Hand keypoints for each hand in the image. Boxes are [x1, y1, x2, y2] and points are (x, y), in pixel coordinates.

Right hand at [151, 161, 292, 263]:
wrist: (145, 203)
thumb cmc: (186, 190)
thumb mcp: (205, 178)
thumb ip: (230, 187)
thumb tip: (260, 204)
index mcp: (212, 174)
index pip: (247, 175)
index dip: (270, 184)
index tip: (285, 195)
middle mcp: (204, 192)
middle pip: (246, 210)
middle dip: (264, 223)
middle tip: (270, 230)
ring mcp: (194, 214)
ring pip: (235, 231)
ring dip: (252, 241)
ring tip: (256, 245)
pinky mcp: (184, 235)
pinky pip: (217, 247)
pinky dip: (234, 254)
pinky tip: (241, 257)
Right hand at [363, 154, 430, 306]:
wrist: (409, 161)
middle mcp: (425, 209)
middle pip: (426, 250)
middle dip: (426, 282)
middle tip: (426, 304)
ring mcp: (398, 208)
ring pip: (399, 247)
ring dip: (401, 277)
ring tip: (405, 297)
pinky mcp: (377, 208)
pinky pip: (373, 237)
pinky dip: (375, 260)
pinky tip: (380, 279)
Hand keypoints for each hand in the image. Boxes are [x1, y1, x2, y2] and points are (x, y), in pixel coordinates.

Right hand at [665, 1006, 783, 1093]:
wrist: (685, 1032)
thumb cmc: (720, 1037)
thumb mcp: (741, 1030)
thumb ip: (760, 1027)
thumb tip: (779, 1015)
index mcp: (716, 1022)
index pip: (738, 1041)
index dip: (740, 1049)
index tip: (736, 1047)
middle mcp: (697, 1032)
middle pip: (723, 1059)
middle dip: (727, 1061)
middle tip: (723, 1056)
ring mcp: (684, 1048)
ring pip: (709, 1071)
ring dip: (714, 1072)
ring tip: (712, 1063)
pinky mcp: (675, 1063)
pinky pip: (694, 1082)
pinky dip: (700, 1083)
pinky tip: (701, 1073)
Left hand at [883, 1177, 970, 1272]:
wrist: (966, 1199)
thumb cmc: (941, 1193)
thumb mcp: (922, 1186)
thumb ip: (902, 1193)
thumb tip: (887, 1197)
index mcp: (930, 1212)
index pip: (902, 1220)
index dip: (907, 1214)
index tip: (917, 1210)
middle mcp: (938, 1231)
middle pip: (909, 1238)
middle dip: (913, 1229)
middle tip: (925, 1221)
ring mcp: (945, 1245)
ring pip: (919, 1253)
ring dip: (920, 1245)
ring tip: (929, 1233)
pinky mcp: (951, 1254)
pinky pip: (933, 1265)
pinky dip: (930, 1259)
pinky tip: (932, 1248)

------------------------

◆ WHAT TO WORK ON: Write out each entry again, leaving every word as it is.

◆ SOLUTION BELOW:
Hand keypoints for each hand in the image. Boxes are [x1, y1, x2, y2] and points are (x, y), in pixel coordinates.

Right hand at [151, 161, 292, 263]:
wrist: (145, 203)
thumb cmc: (186, 190)
thumb mcp: (205, 178)
thumb ip: (230, 187)
thumb tip: (260, 204)
index mcp: (212, 174)
index pip: (247, 175)
index dip: (270, 184)
index tip: (285, 195)
middle mcp: (204, 192)
middle pip: (246, 210)
middle dip: (264, 223)
middle tip: (270, 230)
ring mcp: (194, 214)
ring pip: (235, 231)
ring dip: (252, 241)
ring tip: (256, 245)
pinky mcp: (184, 235)
pinky pip: (217, 247)
pinky dip: (234, 254)
pinky tip: (241, 257)
Right hand at [363, 154, 430, 306]:
wrist: (409, 161)
middle mcp: (425, 209)
middle pip: (426, 250)
middle dip: (426, 282)
middle tip: (426, 304)
ring mcp: (398, 208)
ring pip: (399, 247)
ring dip: (401, 277)
ring tip: (405, 297)
pinky mcp: (377, 208)
pinky pip: (373, 237)
pinky dip: (375, 260)
pinky tip: (380, 279)
Hand keypoints for each hand in the image. Boxes are [x1, y1, x2, y2] and points are (x, y), in pixel coordinates.

Right hand at [665, 1006, 783, 1093]:
wrist: (685, 1032)
thumb cmc: (720, 1037)
thumb mcp: (741, 1030)
thumb ip: (760, 1027)
thumb tip: (779, 1015)
index mcp: (716, 1022)
index pip: (738, 1041)
index dip: (740, 1049)
index tip: (736, 1047)
middle mcp: (697, 1032)
middle pip: (723, 1059)
middle dip: (727, 1061)
middle tip: (723, 1056)
ring mcp: (684, 1048)
ring pip: (709, 1071)
ring dip: (714, 1072)
ring tip: (712, 1063)
pinky mcp: (675, 1063)
pinky pip: (694, 1082)
pinky dip: (700, 1083)
pinky tip: (701, 1073)
Left hand at [883, 1177, 970, 1272]:
wrist: (966, 1199)
thumb cmc: (941, 1193)
thumb mcp: (922, 1186)
thumb ip: (902, 1193)
thumb tip: (887, 1197)
index mcp: (930, 1212)
index pip: (902, 1220)
index dip: (907, 1214)
index tip: (917, 1210)
middle mcp: (938, 1231)
middle pip: (909, 1238)
middle dip: (913, 1229)
middle tip: (925, 1221)
ring mcp: (945, 1245)
ring pip: (919, 1253)
ring dip: (920, 1245)
ring tip: (929, 1233)
pinky mcp: (951, 1254)
pinky pip: (933, 1265)
pinky dip: (930, 1259)
pinky tip: (932, 1248)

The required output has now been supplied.